At £5599, the Mash is a budget machine and isn’t really dripping with fancy parts. Visually it looks very appealing with a cool paint scheme and gold rimmed spoked wheels. The high level front mudguard, side panels and bench seat all look and feel good, and the squishy handlebar grips are comfortable and cancel out a lot of the vibrations you get from a big single. That said, like pretty much every other big single I’ve ever ridden, the mirrors’ usefulness are impacted by the vibrations at speed. They look great though, as do the LED lights, which are modern but look retro. A rear rack completes the early ‘80s look and is also a practical touch, allowing small packages to be bungeed on.




Otherwise, it is simplicity in itself. There are no riding modes, traction control, TFT screens or any of that modern stuff. The small LED speedo fits into a traditional round binnacle, and there’s a well placed USB socket mounted underneath too. The speedo itself has a fuel gauge, clock and rev counter, and it tells you how fast you are going too – what more do you want? There are ABS brakes, which are mandated by law, and they’re basic but adequate, and the ABS can be switched off though a big button on the dashboard. That’s a bonus for riding on trails, although if you want to do serious off-road riding the Mash probably wouldn’t be your weapon of choice. That said, if you owned one you could certainly have a good laugh on the green lanes – after fitting some suitable tyres, of course.

But on the road is where most people will be. That engine is lovely for some lazy pottering around the back roads, or as a characterful commuter. The five speed gearbox is well spaced out, and enhances that laid back feeling. Dual carriageways are definitely not its natural domain, but with a top speed of over 70mph it can cope when needs be.

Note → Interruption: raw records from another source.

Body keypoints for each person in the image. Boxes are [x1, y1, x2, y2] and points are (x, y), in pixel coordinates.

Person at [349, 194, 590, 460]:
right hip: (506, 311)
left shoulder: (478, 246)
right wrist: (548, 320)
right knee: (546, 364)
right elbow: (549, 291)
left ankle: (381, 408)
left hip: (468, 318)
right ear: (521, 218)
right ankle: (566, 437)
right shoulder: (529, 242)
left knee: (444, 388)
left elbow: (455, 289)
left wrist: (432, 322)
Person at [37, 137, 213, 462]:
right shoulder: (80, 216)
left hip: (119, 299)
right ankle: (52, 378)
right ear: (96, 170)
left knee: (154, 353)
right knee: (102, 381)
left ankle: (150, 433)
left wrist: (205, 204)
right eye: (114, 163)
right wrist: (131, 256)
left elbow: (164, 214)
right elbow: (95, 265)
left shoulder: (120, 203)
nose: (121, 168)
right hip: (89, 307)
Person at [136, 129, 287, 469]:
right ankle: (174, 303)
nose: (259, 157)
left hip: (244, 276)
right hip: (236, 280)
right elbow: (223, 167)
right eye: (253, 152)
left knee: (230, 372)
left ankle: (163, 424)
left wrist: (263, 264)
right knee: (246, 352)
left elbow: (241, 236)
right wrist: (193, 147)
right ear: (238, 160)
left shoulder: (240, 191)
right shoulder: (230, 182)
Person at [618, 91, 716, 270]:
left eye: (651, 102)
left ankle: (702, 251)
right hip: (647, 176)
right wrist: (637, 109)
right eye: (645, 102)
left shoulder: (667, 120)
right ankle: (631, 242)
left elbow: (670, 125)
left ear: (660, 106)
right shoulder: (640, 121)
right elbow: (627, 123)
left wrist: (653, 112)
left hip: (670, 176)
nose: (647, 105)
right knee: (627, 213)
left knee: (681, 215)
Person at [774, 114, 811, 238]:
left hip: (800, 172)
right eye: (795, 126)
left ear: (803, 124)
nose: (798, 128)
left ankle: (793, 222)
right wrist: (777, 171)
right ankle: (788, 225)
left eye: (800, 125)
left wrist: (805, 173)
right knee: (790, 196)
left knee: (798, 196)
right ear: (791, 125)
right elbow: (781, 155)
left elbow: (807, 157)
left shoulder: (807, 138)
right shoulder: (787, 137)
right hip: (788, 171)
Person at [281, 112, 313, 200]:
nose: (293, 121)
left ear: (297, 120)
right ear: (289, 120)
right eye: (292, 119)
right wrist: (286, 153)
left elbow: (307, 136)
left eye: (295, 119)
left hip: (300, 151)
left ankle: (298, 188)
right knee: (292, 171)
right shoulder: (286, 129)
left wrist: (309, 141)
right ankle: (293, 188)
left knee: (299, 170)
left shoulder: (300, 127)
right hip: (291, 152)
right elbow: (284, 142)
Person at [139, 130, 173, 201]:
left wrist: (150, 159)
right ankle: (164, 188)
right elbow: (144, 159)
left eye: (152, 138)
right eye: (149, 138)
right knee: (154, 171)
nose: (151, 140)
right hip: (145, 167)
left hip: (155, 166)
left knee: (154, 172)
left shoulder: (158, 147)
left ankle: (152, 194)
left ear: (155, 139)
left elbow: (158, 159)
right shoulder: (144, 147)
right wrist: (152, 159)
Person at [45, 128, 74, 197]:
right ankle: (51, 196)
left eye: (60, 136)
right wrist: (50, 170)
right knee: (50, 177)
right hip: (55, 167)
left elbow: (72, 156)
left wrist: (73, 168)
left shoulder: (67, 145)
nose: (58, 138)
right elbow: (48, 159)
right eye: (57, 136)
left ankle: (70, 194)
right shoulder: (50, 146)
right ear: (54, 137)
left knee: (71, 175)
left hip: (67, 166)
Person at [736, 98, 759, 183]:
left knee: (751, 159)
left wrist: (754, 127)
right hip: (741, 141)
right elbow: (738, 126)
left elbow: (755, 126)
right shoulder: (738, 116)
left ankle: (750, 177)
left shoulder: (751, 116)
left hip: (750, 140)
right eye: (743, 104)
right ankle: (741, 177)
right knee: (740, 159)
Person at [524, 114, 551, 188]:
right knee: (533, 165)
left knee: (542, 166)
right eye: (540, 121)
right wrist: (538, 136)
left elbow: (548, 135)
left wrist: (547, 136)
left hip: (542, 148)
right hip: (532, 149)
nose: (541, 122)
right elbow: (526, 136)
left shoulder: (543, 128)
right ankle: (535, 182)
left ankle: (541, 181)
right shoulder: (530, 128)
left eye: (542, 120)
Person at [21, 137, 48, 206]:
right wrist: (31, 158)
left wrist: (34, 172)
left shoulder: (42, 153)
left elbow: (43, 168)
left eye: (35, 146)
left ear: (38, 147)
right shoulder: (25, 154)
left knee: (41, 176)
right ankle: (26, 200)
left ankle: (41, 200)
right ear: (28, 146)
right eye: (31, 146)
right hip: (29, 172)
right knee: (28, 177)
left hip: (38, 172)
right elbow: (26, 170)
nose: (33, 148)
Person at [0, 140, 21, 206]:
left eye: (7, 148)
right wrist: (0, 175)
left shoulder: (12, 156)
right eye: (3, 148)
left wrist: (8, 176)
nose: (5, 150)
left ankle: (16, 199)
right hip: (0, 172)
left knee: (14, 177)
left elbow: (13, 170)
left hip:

It does get a bit vibey when you rev it, but that’s no different to an old ‘80s single like an XT500 or Dominator anyway, and that upright riding isn’t really suitable for three digit touring anyway. Also, it’s worth noting that the fuel tank only holds 11 litres of unleaded and motorway riding saw the fuel light come on after around 60 miles – albeit when the tank was still one third full.


The Mash X-Ride Trail 650 is certainly a Marmite bike. The best way to enjoy big singles is definitely to relax and enjoy the ride. It’s the last bastion of the analogue motorcycle and if you’re only about riding fast and enjoying the latest technology on offer, this bike is definitely not for you – but then you probably didn’t need us to tell you that, did you?

But if you’ve ridden and appreciated an ‘80s thumper then there’s something quite alluring about the Mash. It’s niche, for sure, but if you love motorcycling broken down into its most basic essence then there’s a lot to like about the Mash. It looks great and that throbbing engine is full of character. To use a cliché, it is what it is. It’s pleasant to bimble around on and so mechanically simple you can carry out your own servicing. That old school engineering is refreshing in today’s world of electronically controlled motorcycles, and the Mash can quite nicely sit in a multibike garage alongside some classics or more day to day rides. It’s a classic off-road style motorbike, without the hassles of classic bike ownership – and that’s got to be a good thing.